Gender and sexuality put into perspective in experimental film

By Kalyn Dunkins

Arts & Life Editor

Masculinity, femininity and… film? It seems unheard of to have both social constructs conjoined and experimented within a single motion picture, but that’s exactly what Russell Sheaffer did in a recent film of his entitled Masculinity/Femininity (part of the Gender Film Series sponsored by the Center for Women and Gender Action).

Last week, Sheaffer sat down for dinner in the Curtis Veggie Room with faculty and students to chat about his film. The conversation also stimulated intellectual ideas by the students in attendance.

Sheaffer, who is just 27 years old, is originally from San Diego, Calif. He attended the University of California at Irvine to attain his B.A. and he earned his M.A. through a New York University Cinema Studies program.

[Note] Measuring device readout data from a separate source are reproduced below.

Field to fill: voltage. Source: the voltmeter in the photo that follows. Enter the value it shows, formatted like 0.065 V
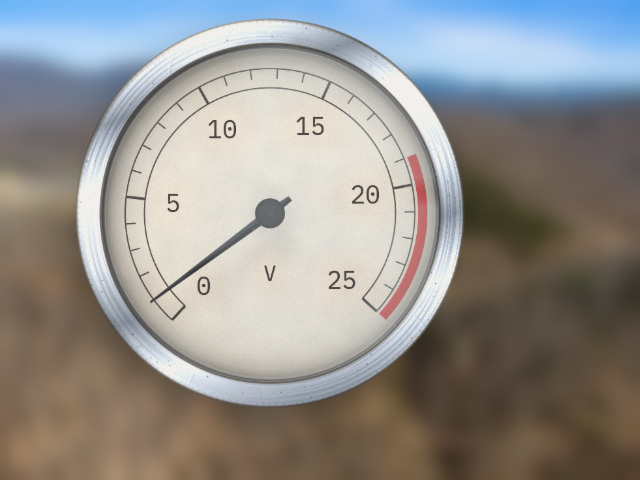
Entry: 1 V
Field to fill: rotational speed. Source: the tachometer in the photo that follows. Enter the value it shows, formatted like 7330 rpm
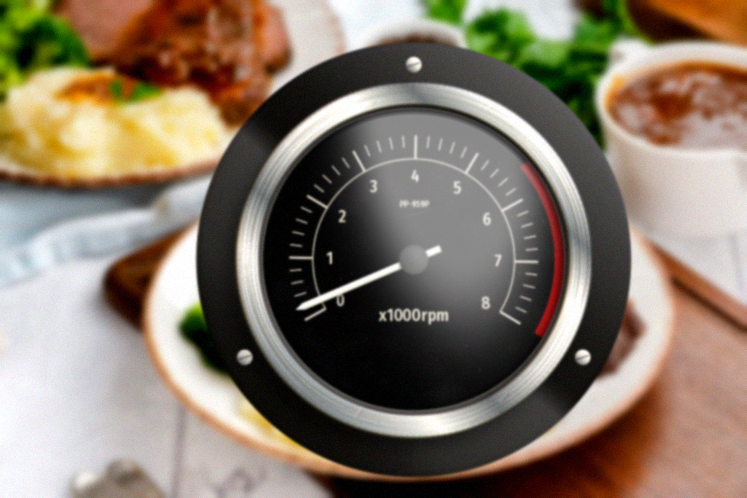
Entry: 200 rpm
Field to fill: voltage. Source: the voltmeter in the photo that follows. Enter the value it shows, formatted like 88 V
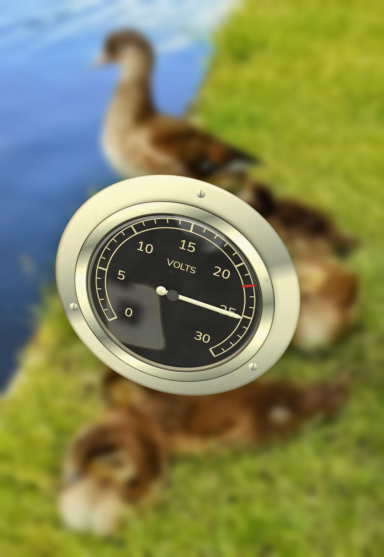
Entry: 25 V
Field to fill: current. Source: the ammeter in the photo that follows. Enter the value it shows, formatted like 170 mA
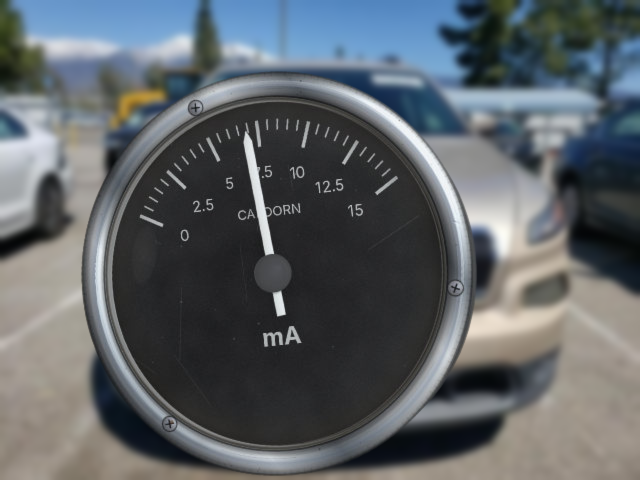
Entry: 7 mA
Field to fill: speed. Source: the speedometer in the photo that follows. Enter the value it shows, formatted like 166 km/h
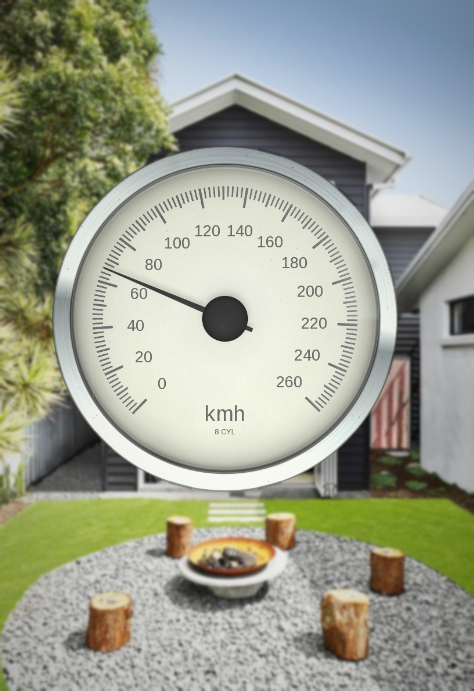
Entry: 66 km/h
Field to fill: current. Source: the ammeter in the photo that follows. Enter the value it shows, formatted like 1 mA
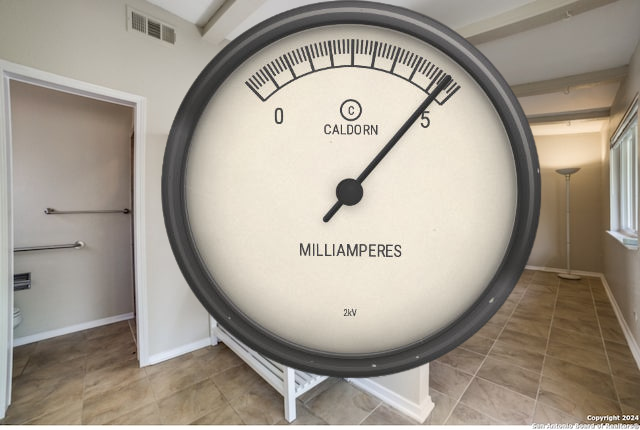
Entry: 4.7 mA
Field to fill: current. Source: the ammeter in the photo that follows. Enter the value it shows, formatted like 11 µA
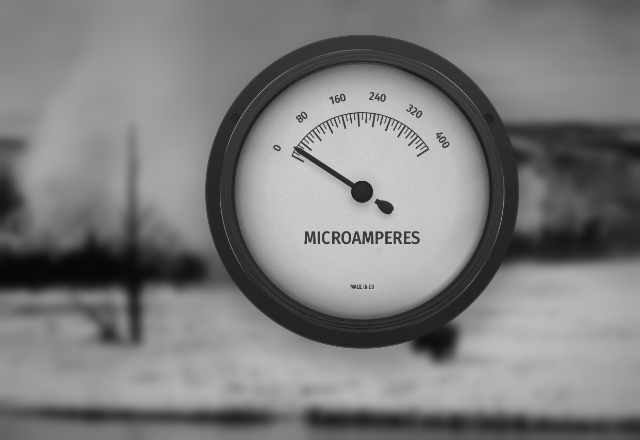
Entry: 20 µA
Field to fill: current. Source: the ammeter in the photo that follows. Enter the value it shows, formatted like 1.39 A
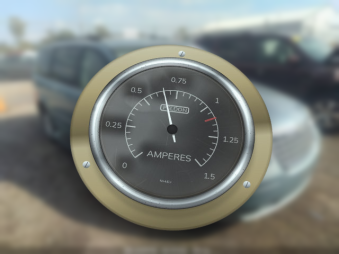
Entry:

He is currently working on his PhD at Indiana University.

He is an experimental film and documentary maker, who produces fiction and documentary works for others as well.

“Masculinity/Femininity stems from a short film that I made back in 2010 called Masculinity & Me,” Sheaffer said. “In that film, James Franco and I took up some questions that he was sent from a men’s magazine in an attempt to think through the assumptions about what constitutes ‘manhood’ and the male body that we all encounter in our everyday lives.

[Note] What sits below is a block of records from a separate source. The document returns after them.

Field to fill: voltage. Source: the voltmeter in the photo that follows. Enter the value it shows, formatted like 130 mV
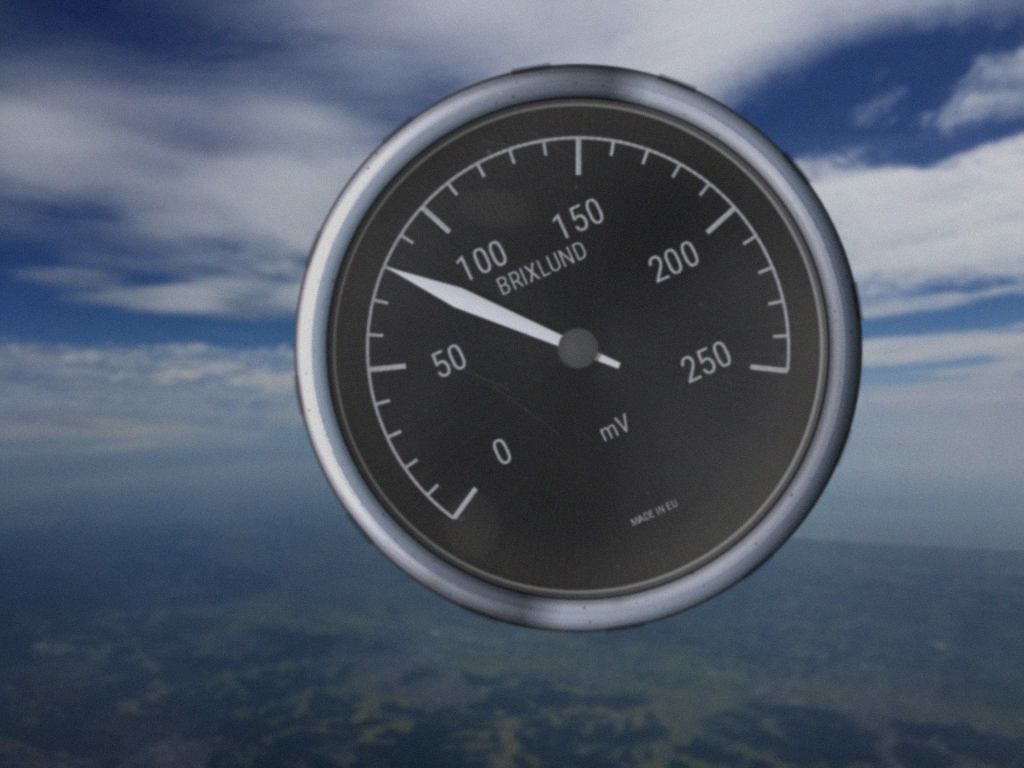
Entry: 80 mV
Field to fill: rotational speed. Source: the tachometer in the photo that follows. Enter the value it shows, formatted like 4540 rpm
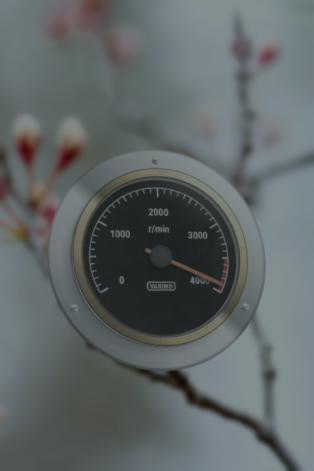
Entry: 3900 rpm
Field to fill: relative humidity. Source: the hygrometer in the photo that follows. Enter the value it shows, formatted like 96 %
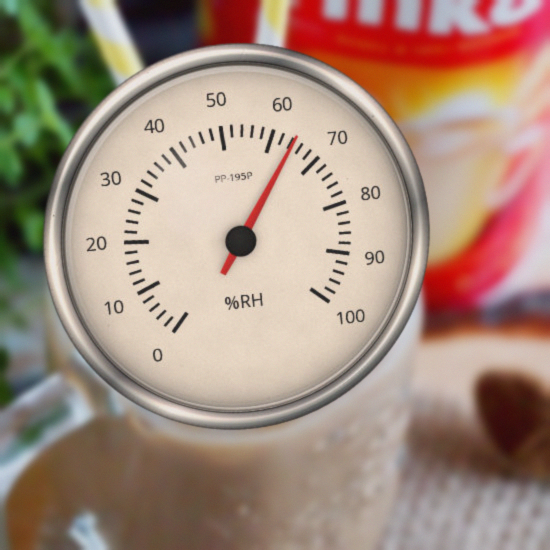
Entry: 64 %
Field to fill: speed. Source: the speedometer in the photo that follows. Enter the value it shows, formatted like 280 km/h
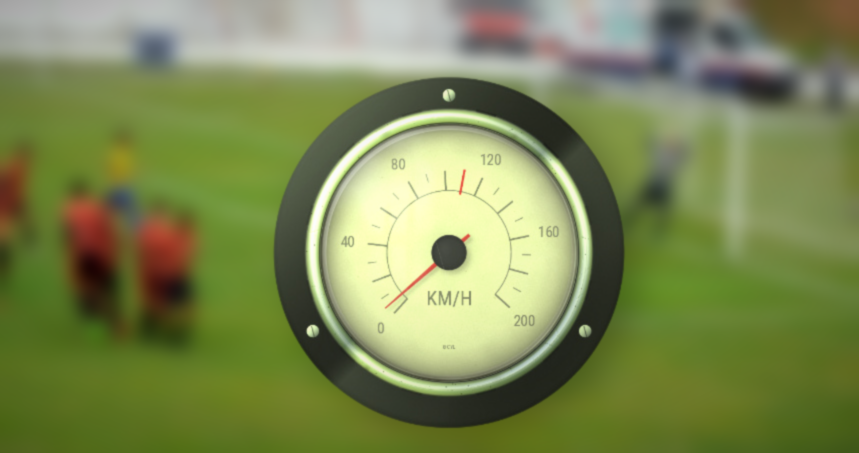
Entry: 5 km/h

For Masculinity/Femininity, I wanted to expand the scope and think about how I might visualize what queer theory does in writing.

There are a lot of great films out in the world that are really accessible and totally different from Masculinity/Femininity in style — and that’s wonderful.

I do think, however, that if we are going to approach a big, complicated subject like gender in any real way, we need to have films that deal with the subject in big, complicated ways — and that’s where I see a film like Masculinity/Femininity fitting in.”

Sheaffer was more than happy to express his ideas with students. He was interested in the daily lives of the students and their thoughts on his film.

He was welcoming and open, making the atmosphere at the dinner light and friendly. It was a pleasure to have sat and talked with him.

“Films like Masculinity/Femininity simply make people think,” said Gina Ezzone ’15, a cinema major from Concord, Ohio. “It was experimental and risky to make, but I think films like this are important for filmmakers, theorists, artists and all audiences as inspiration to challenge gender norms.”

“Sheaffer’s use of multiple cameras and Super 8mm film creates interruptions, disruptions and distortions that both enhance our awareness and challenge our conceptions of gender,” said Marci McCaulay, director of the Center of Women and Gender Action.

“These characteristics of the film mirror the complexity and lack of clarity associated with gender as we experience it in our everyday lives.

“I am looking forward to the other films in the Gender Film Series. While they focus on a common theme, gender, they each approach this topic in a different way.”

“The way [the film] was set up was really different for me, it was unique” said Mills Duodu ’15, a sociology/anthropology major from Queens, N.Y. “I think it should help people see perspective and realize that people vary. It’s always good to have something to challenge our minds.”

Although the film does a great demonstration of good points pertaining to sexuality, because it is experimental, it may not be a suitable first choice for those unfamiliar with the topic.

“I think the film is good for people who already have a base understanding of the concepts surrounding gender and sexuality,” noted Maya Washington-Zeigler ‘15, a Sociology-Anthropology major from Philadelphia, Pa., “however I would not recommend it for beginners.”

Sheaffer, still, has high hopes for the impact of the film. “I hope that the film inspires folks to consider how a critique of gender may impact their thinking and work,” he said.

“Masculinity/Femininity presents a huge range of approaches to thinking about what constitutes gender and, ultimately, I hope that the film inspires conversation.”

The Gender Film Series continues this semester with The Mark You Live In (March 9) and My Masculinity Helps (April 6). Both films will be screened in the Slayer Auditorium  at 7:30 p.m., followed immediately by conversation and dialogue from attendees.